The NIAID Division of Intramural Research (DIR), Division of Acquired Immunodeficiency Syndrome (DAIDS), Vaccine Research Center (VRC), and Division of Microbiology and Infectious Diseases (DMID) all support clinical trials to improve current vaccines and to develop new vaccines for infectious diseases. DAIDS and DMID have established clinical trial networks that could implement future studies on adjuvants for HIV-1 vaccines or vaccines against opportunistic infections, as well as other infectious diseases. DAIT supports targeted research programs that study the responses to infection or vaccination of special populations, such as the elderly, young children, and immunocompromised individuals. The purpose of these programs is to identify human immune response parameters and defects that differ from the effective responses to infection and vaccination seen in healthy adults. In addition, genomic profiling and the discovery of human SNPs that might help predict the outcome of vaccination or infection are being studied in different populations.

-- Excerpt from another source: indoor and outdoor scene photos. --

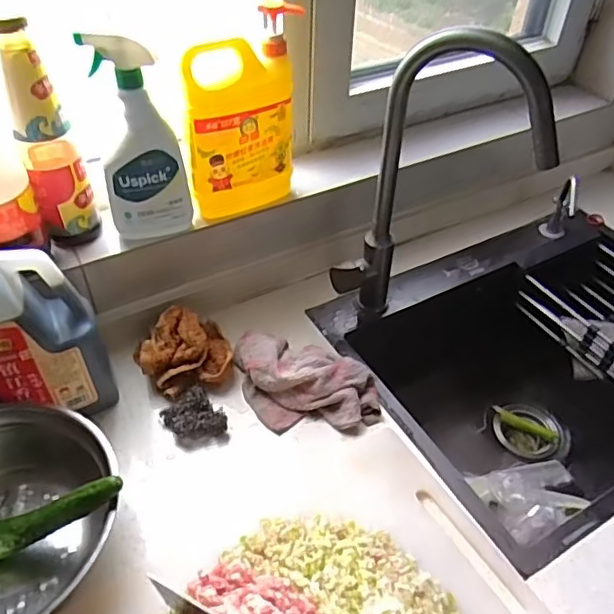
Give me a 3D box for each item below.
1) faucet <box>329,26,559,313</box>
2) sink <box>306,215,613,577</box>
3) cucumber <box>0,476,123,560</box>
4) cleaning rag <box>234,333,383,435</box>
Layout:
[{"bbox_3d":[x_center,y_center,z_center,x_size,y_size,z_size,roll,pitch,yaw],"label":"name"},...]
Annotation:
[{"bbox_3d":[0.161,-0.128,0.742,0.244,0.428,0.056,14,46,12],"label":"faucet"},{"bbox_3d":[0.381,0.126,0.963,0.635,0.260,0.468,-22,49,-22],"label":"sink"},{"bbox_3d":[-0.295,0.228,0.584,0.247,0.032,0.029,-24,45,8],"label":"cucumber"},{"bbox_3d":[0.000,0.093,0.776,0.187,0.049,0.146,-3,44,-4],"label":"cleaning rag"}]

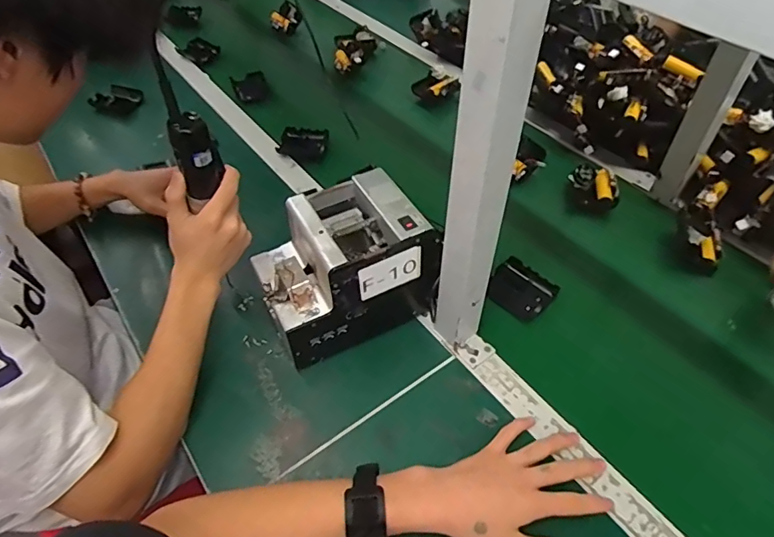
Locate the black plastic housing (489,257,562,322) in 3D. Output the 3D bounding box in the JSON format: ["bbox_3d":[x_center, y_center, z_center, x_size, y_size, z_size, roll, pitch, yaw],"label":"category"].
[{"bbox_3d":[0.174,0.028,0.661,0.065,0.028,0.078,-40,58,-23],"label":"black plastic housing"}]

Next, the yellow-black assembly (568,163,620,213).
[{"bbox_3d":[0.321,-0.125,0.786,0.073,0.050,0.063,18,51,17],"label":"yellow-black assembly"}]

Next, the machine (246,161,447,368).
[{"bbox_3d":[-0.054,-0.001,0.599,0.180,0.150,0.128,-22,52,-17],"label":"machine"}]

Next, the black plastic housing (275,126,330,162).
[{"bbox_3d":[-0.143,-0.216,0.875,0.081,0.032,0.053,9,49,9],"label":"black plastic housing"}]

NIAID supports clinical trials for the development of vaccines against specific pathogens and some of these trials include adjuvants as vaccine components. NIAID has worked closely with colleagues in academia, industry, and FDA to support trials that are well planned and efficiently executed. NIAID will build on past experience in this area to help ensure the successful design, implementation, and completion of future trials to evaluate novel adjuvanted vaccines and develop robust adjuvant:vaccine formulations appropriate for use even in resource-poor areas.
NIAID has a long and fruitful record of collaboration with industry and private foundations in carrying out vaccine clinical trials, which will continue to be of great value in studies to assess new adjuvants.